Eine der drei Möglichkeiten werde bis zum Jahre 2000 gewiß eintreffen, wobei
Europa im ersten atomaren Kriege mit Sicherheit vernichtet werden würde. Den
Meinungsumfragen nach glaubt heute jeder siebte Engländer an die baldige
Vernichtung Europas und auch der Britischen Inseln. Falls es noch ganz bald
danach zu einem zweiten Atomkriege kommen würde, so wird entweder totale
Vernichtung sein, oder die siegende Großmacht wird das Waffenmonopol haben und
für einen dauernden Frieden sorgen.
Wie gesagt ist dies eine rein
rationalistische Überlegung, die überhaupt nichts mit biblischen Prophetien zu
tun hat. Eine solche Abwägung der Möglichkeiten kann ich für akzeptabel halten,
weil sie rein logisch begründet ist.
Nicht aber will es mir in den Kopf, daß
diese und jene Ereignisse Zeichen der Zeit sein sollen, weil wir bereits in der
Endzeit stünden und daß diese und jene Katastrophen notwendig und unvermeidlich
geschehen müssen, weil alles bereits prädestiniert und im Buche der Bücher
bereits festgehalten worden sei.
Aber ebenso wie heute unsere modernen
Naturwissenschaften ohne Zahlen und Formeln nicht zu denken sind, begründet nun
auch der Seher Emil Josef Diemer alles zahlenmäßig. Wir Skeptiker finden, daß
man mit Zahlen alles beweisen kann und daß Papier geduldig ist. Ich sage das
hier, obwohl ich selbst eine große Verehrung für die Mathematik habe. Nur
befremdet es uns moderne Menschen, die Mathematik und die Zahlen auf rein
labormäßige und spekulative Dinge anwenden zu wollen. Immerhin hatten selbst
die Griechen als scharfsinnige Denker und kluge Leute einen starken Hang zur
Zahlenmagie, wie es sich in der Schule des Pythagoras ausdrückt. Den Zahlen
wurden gewisse Bedeutungen zugeschrieben.

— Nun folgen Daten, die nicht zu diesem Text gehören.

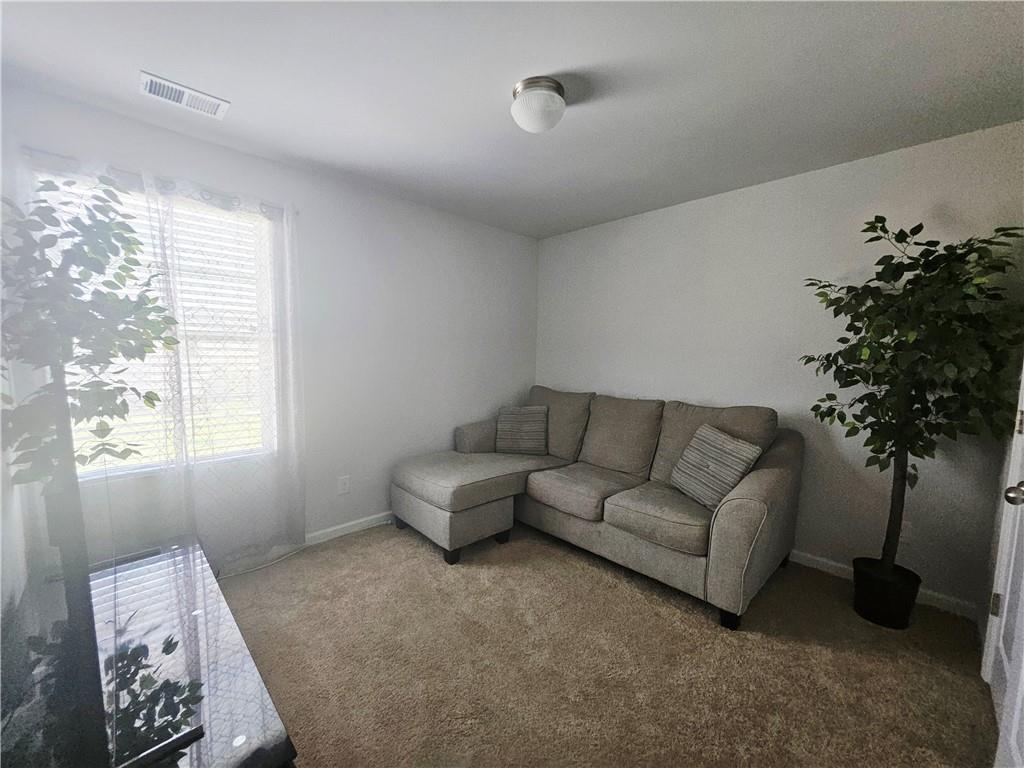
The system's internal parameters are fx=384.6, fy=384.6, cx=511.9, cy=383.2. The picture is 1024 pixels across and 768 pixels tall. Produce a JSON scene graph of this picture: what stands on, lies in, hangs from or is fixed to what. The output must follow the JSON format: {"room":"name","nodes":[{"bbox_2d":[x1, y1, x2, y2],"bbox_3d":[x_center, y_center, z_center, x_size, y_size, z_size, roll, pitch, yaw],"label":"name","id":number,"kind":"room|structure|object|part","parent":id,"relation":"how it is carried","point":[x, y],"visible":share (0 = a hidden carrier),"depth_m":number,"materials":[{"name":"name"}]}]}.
{"room":"living room","nodes":[
{"label":"living room","id":0,"kind":"room"},
{"bbox_2d":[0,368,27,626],"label":"left wall","id":1,"kind":"structure","parent":0,"point":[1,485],"depth_m":1.25,"materials":[{"name":"white paint"}]},
{"bbox_2d":[1,80,539,571],"bbox_3d":[-1.084,-0.141,2.872,3.685,2.454,0.150,-4,7,-44],"label":"window wall","id":2,"kind":"structure","parent":0,"point":[425,209],"depth_m":2.71,"materials":[{"name":"white paint"}]},
{"bbox_2d":[15,146,293,220],"bbox_3d":[-1.784,-1.015,2.001,1.153,0.053,0.098,-4,7,-44],"label":"curtain rod","id":3,"kind":"object","parent":2,"relation":"attached to","point":[30,149],"visible":0.57,"depth_m":1.92,"materials":[{"name":"metal"}]},
{"bbox_2d":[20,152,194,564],"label":"sheer curtain","id":4,"kind":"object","parent":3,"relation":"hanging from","point":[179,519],"visible":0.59,"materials":[{"name":"white fabric"}]},
{"bbox_2d":[128,156,305,570],"bbox_3d":[-1.558,-0.025,2.225,0.681,2.099,0.079,-4,7,-44],"label":"sheer curtain","id":5,"kind":"object","parent":3,"relation":"hanging from","point":[302,523],"visible":0.96,"depth_m":2.23,"materials":[{"name":"white fabric"}]},
{"bbox_2d":[38,171,276,479],"bbox_3d":[-1.860,-0.255,2.102,0.952,1.474,0.126,-4,7,-44],"label":"window","id":6,"kind":"structure","parent":2,"relation":"in","point":[126,470],"depth_m":2.17,"materials":[{"name":"glass"}]},
{"bbox_2d":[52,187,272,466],"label":"window blind","id":7,"kind":"object","parent":6,"relation":"attached to","point":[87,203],"visible":0.35,"depth_m":2.12,"materials":[{"name":"white plastic"}]},
{"bbox_2d":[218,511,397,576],"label":"baseboard","id":8,"kind":"structure","parent":2,"relation":"attached to","point":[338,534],"depth_m":2.67,"materials":[{"name":"white paint"}]},
{"bbox_2d":[337,475,350,494],"bbox_3d":[-1.196,0.719,2.731,0.075,0.119,0.009,-4,7,-44],"label":"wall socket","id":9,"kind":"object","parent":2,"relation":"attached to","point":[342,487],"visible":0.98,"depth_m":2.73,"materials":[{"name":"white plastic"}]},
{"bbox_2d":[0,0,1023,238],"bbox_3d":[0.177,-1.288,1.494,3.799,0.103,3.866,-4,7,-44],"label":"ceiling","id":10,"kind":"structure","parent":0,"point":[140,57],"depth_m":1.60,"materials":[{"name":"white paint"}]},
{"bbox_2d":[137,71,229,118],"bbox_3d":[-1.478,-1.289,1.735,0.306,0.013,0.174,-4,7,-44],"label":"air vent","id":11,"kind":"object","parent":10,"relation":"attached to","point":[174,87],"visible":0.99,"depth_m":1.72,"materials":[{"name":"white metal"}]},
{"bbox_2d":[510,76,567,132],"bbox_3d":[0.115,-1.184,1.676,0.238,0.156,0.237,-4,7,-44],"label":"ceiling light","id":12,"kind":"object","parent":10,"relation":"attached to","point":[518,104],"visible":0.99,"depth_m":1.61,"materials":[{"name":"white glass"}]},
{"bbox_2d":[218,518,998,767],"bbox_3d":[0.073,1.271,1.543,3.906,0.101,4.078,-4,7,-44],"label":"carpet floor","id":13,"kind":"structure","parent":0,"point":[403,549],"depth_m":1.66,"materials":[{"name":"beige carpet"}]},
{"bbox_2d":[1,174,179,540],"bbox_3d":[-1.647,0.163,1.506,0.570,1.841,0.611,-4,7,-44],"label":"artificial tree","id":14,"kind":"object","parent":13,"relation":"on","point":[85,457],"visible":0.95,"depth_m":1.41,"materials":[{"name":"green plant"}]},
{"bbox_2d":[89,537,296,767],"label":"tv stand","id":15,"kind":"object","parent":13,"relation":"on","point":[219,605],"visible":0.74,"depth_m":1.06,"materials":[{"name":"black"}]},
{"bbox_2d":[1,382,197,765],"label":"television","id":16,"kind":"object","parent":15,"relation":"on","point":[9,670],"visible":0.99,"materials":[{"name":"black"}]},
{"bbox_2d":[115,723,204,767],"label":"tv base","id":17,"kind":"object","parent":15,"relation":"on","point":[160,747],"visible":0.92,"depth_m":0.84,"materials":[{"name":"black plastic"}]},
{"bbox_2d":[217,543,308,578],"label":"cable","id":18,"kind":"object","parent":13,"relation":"on","point":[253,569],"visible":0.65,"depth_m":2.36,"materials":[{"name":"white plastic"}]},
{"bbox_2d":[390,385,803,628],"bbox_3d":[0.404,0.622,2.633,1.707,0.999,2.303,-4,7,-44],"label":"sectional sofa","id":19,"kind":"object","parent":13,"relation":"on","point":[730,523],"visible":0.98,"depth_m":2.39,"materials":[{"name":"fabric"}]},
{"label":"leg","id":20,"kind":"part","parent":19,"relation":"part of","materials":[{"name":"black wood"}]},
{"bbox_2d":[495,405,549,454],"bbox_3d":[0.083,0.392,3.276,0.446,0.397,0.233,2,5,11],"label":"throw pillow","id":21,"kind":"object","parent":19,"relation":"on","point":[505,433],"visible":1,"depth_m":3.21,"materials":[{"name":"grey fabric"}]},
{"bbox_2d":[669,423,762,509],"bbox_3d":[1.160,0.470,2.234,0.234,0.420,0.436,-1,5,-18],"label":"throw pillow","id":22,"kind":"object","parent":19,"relation":"on","point":[724,439],"visible":0.98,"depth_m":2.16,"materials":[{"name":"grey fabric"}]},
{"bbox_3d":[1.125,1.213,2.020,0.080,0.095,0.079,-4,7,-44],"label":"sofa leg","id":23,"kind":"part","parent":19,"relation":"part of","materials":[{"name":"black wood"}]},
{"bbox_2d":[851,556,920,628],"bbox_3d":[1.925,1.089,1.991,0.250,0.251,0.247,-4,7,-44],"label":"plant pot","id":24,"kind":"object","parent":13,"relation":"on","point":[859,581],"visible":0.83,"depth_m":1.92,"materials":[{"name":"black plastic"}]},
{"bbox_2d":[800,217,1023,590],"bbox_3d":[1.870,0.170,1.842,0.740,1.844,0.789,-4,7,-44],"label":"artificial tree","id":25,"kind":"object","parent":24,"relation":"in","point":[902,231],"visible":0.98,"depth_m":1.75,"materials":[{"name":"green plant"}]},
{"bbox_3d":[1.966,0.547,1.994,0.127,1.045,0.133,-1,6,-23],"label":"trunk","id":26,"kind":"part","parent":25,"relation":"part of","materials":[{"name":"brown"}]},
{"bbox_2d":[536,123,1023,616],"bbox_3d":[1.419,-0.114,2.931,0.149,2.456,3.391,-4,7,-44],"label":"right wall","id":27,"kind":"structure","parent":0,"point":[675,209],"depth_m":2.39,"materials":[{"name":"paint"}]},
{"bbox_2d":[789,550,980,620],"bbox_3d":[1.394,1.074,2.957,0.014,0.080,2.926,-4,7,-44],"label":"baseboard","id":28,"kind":"structure","parent":27,"relation":"attached to","point":[830,562],"depth_m":2.19,"materials":[{"name":"white paint"}]},
{"bbox_2d":[898,520,912,543],"bbox_3d":[2.189,0.827,2.156,0.009,0.116,0.074,-4,7,-44],"label":"wall socket","id":29,"kind":"object","parent":27,"relation":"attached to","point":[906,534],"visible":0.57,"depth_m":2.14,"materials":[{"name":"white plastic"}]},
{"bbox_2d":[983,361,1023,767],"bbox_3d":[1.679,0.244,1.216,0.788,2.090,0.116,-4,7,-44],"label":"door","id":30,"kind":"structure","parent":27,"relation":"in","point":[1012,741],"depth_m":1.42,"materials":[{"name":"white paint"}]},
{"bbox_3d":[2.000,0.920,1.602,0.019,0.090,0.021,-4,7,-44],"label":"hinge","id":31,"kind":"part","parent":30,"relation":"part of","materials":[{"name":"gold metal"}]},
{"bbox_3d":[1.710,0.372,1.306,0.065,0.064,0.069,-4,7,-44],"label":"doorknob","id":32,"kind":"part","parent":30,"relation":"part of","materials":[{"name":"silver metal"}]},
{"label":"hinge","id":33,"kind":"part","parent":30,"relation":"part of","materials":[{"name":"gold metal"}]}
]}

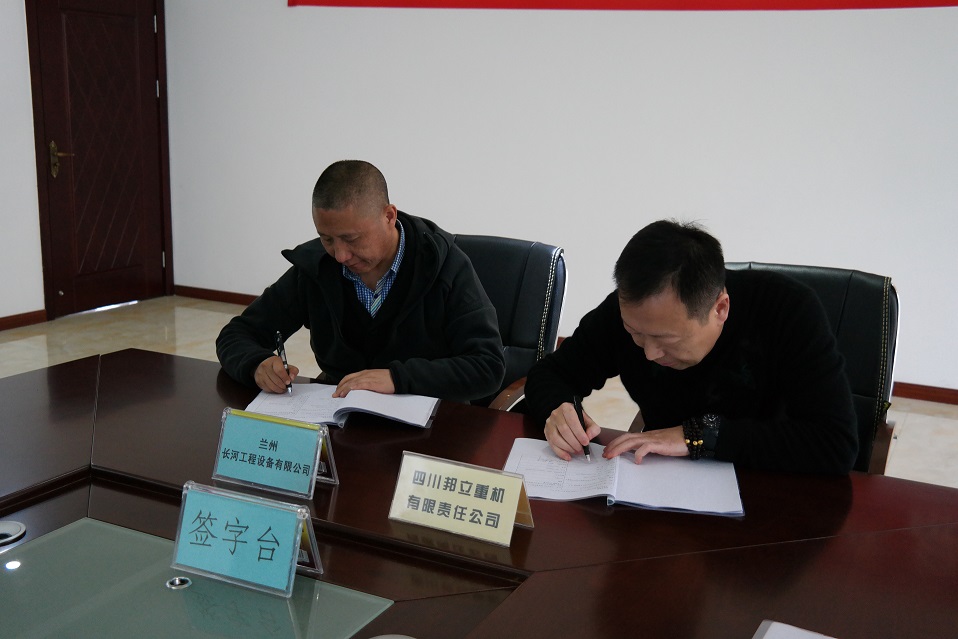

Auch Goethe war von magischen
Vorstellungen nicht frei. Selbst Newton, der Begründer der Himmelsmechanik, war
religiöser und mystischer veranlagt als man heute zugeben will. Dies alles muß
ich schonend mit erwägen, wenn man die Berechnungen Diemers nicht als
unverständlichen Unsinn bezeichnen will, als den sie uns erscheinen müssen.
Sonst hätte ich alles in dem einzigen Satz ausdrücken müssen: "Wie kann ein
Mensch nur solche ungeheuerlichen Dinge verbreiten und
selbst noch daran glauben?" Da aber auch seine weltanschaulichen und politischen
Wertungen denen der modernen, freigeistigeren Menschen diametral entgegengesetzt
sind, so ist mir aus der Begegnung mit dem Schachmeister Diemer klarer und
verständlicher geworden, weshalb uns Nordlichtern oft das Denken der
süddeutschen Menschen als ein Rätsel erscheint und weshalb wir oft nicht mit
ihnen auf den gleichen Nenner kommen. Man wird davon ausgehen müssen, daß sie
manche Thesen, die Streitpunkte in der öffentlichen Diskussion sind, wenigstens
subjektiv ehrlich glauben. Denn Emil Josef Diemer verkündet seine Prognosen
nicht, um sich interessant zu machen, er ist zumindest persönlich felsenfest von
deren Richtigkeit überzeugt. Das ist es, was ich vom Phänomen Diemer sagen kann,
wenn ich der ganzen Sache eine einigermaßen positive Deutung geben will. Dies
muß ich ja wohl tun, denn sonst hätte ich ihn nicht in Gengenbach zu besuchen
brauchen. Es war ja der Zweck meiner Reise, eine Würdigung zu schreiben. Er war
übrigens froh und dankbar, in mir einen Zuhörer gefunden zu haben, dem er seine
Theorien und Ahnungen entwickeln konnte. Einmal haben wir auch eine kurze
Wanderung zum Standbild einer Madonna gemacht. Übrigens ist sich Emil Josef
Diemer über die Gegensätze des alten Glaubens und der modernen Philosophie sehr
wohl im klaren, denn er kennt natürlich auch Baruch (Genedikt) Spinoza.
Natürlich wertet er auch ihn anders, als ich es erwartet hatte. Keinesfalls
bewundert er das logische und kristallklare Denken des großen Denkers. Mit der
Einführung des rationalistischen Denkens in die Philosophie und Theologie wurde
bei Spinoza natürlich der Glaube der Väter verraten, so daß die schauerliche
vielfache Verfluchung Spinozas dem Meister Emil Josef Diemer als wohl
begreiflich und gerechtfertigt erscheint. Er bat mich sogar, ihm den Wortlaut
des Fluches aus dem Buche "Das Buch der Ketzer" des Schweizer Theologen Walter
Nigg bzw. das ganze Buch zu schicken.
Ich nahm Abschied von einem
ungewöhnlichen Menschen, den ich wohl so bald nicht wiedersehen werde. Aber
warum soll es nicht der Fall sein, da Diemer noch 102 Jahre zu werden hofft?
Hoffentlich halte ich es noch lange genug aus, um ihm vielleicht wieder zu
begegnen. Diemer begleitete mich noch bis zum Bahnhof nach Offenburg, als ich am
Freitagmorgen in aller Frühe schon gegen sieben Uhr morgens von Gengenbach
Abschied nahm.
Werner Nicolai
(offensichtliche Orthographiefehler korrigiert, Grammatik und Stilistik wurden aus
Urheberrechtsgründen belassen, zwei Bilder beigefügt - Anm. d. A.)
Ergänzung d. A.:
Die korrekte Schreibweise von Diemers Namen ist Emil Joseph Diemer - kein "f" im Mittelnamen
(Auskunft des Standesamtes Radolfzell)!